Wilhelm Max Müller

Wilhelm Max Müller (15 May 1862 – July 1919) was an American orientalist.

Biography

He was born at Gleißenberg, Germany, the son of Friedrich Max Müller and the grandson of German romantic poet Wilhelm Müller. He was educated at Erlangen, Berlin, Munich, and Leipzig, where he received his Ph.D. He was one of the last students of the Egyptologist Georg Ebers.[1]

Müller emigrated to the United States in 1888. He was a professor at the Reformed Episcopal Seminary in Philadelphia beginning in 1890. During several years (1904, 1906, 1910), he engaged in archaeological work in Egypt for the Carnegie Institution. He lectured on Egyptology at the University of Pennsylvania, and purchased papyri in Egypt for the University Museum.
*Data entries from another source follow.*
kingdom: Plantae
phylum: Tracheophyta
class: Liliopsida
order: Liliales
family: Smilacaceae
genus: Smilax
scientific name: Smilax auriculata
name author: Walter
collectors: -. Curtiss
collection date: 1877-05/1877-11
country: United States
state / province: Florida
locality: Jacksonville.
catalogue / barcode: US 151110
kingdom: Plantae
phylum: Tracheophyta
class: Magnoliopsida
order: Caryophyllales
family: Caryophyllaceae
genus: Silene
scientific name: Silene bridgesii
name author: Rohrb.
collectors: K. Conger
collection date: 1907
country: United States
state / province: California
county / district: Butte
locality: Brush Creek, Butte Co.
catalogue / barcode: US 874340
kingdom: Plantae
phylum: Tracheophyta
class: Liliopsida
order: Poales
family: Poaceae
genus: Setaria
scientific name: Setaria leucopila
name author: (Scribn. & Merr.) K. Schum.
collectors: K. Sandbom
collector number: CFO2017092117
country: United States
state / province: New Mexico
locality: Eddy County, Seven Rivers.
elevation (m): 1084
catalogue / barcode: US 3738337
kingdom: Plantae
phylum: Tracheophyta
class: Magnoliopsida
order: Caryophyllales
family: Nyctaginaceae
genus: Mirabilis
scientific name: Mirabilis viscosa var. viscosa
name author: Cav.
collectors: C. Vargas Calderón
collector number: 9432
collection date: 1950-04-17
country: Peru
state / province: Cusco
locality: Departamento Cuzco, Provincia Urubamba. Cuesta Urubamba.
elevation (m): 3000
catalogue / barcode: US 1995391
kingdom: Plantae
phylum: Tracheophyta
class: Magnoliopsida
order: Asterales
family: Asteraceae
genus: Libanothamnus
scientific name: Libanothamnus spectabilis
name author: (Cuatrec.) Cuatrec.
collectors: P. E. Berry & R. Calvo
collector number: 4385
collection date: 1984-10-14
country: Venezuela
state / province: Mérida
He died in a drowning accident in Wildwood, New Jersey, in July 1919.

Works

He was a contributor to the Encyclopædia Biblica and the Jewish Encyclopædia. After 1905 he served as joint editor of the Gesenius Hebrew Dictionary. He wrote on the identification of Keftiu and concluded that it could not be Phoenicia.

Further reading

On his involvement with the acquisition and early organization of the papyri and related materials in the Egyptology collection at the University of Pennsylvania Museum, see John R. Abercrombie. "A History of the acquisition of papyri and related written material in the University Museum". University of Pennsylvania. 

Notes

  1. "MÜLLER, W. Max". Who's Who. Vol. 59. 1907. p. 1273.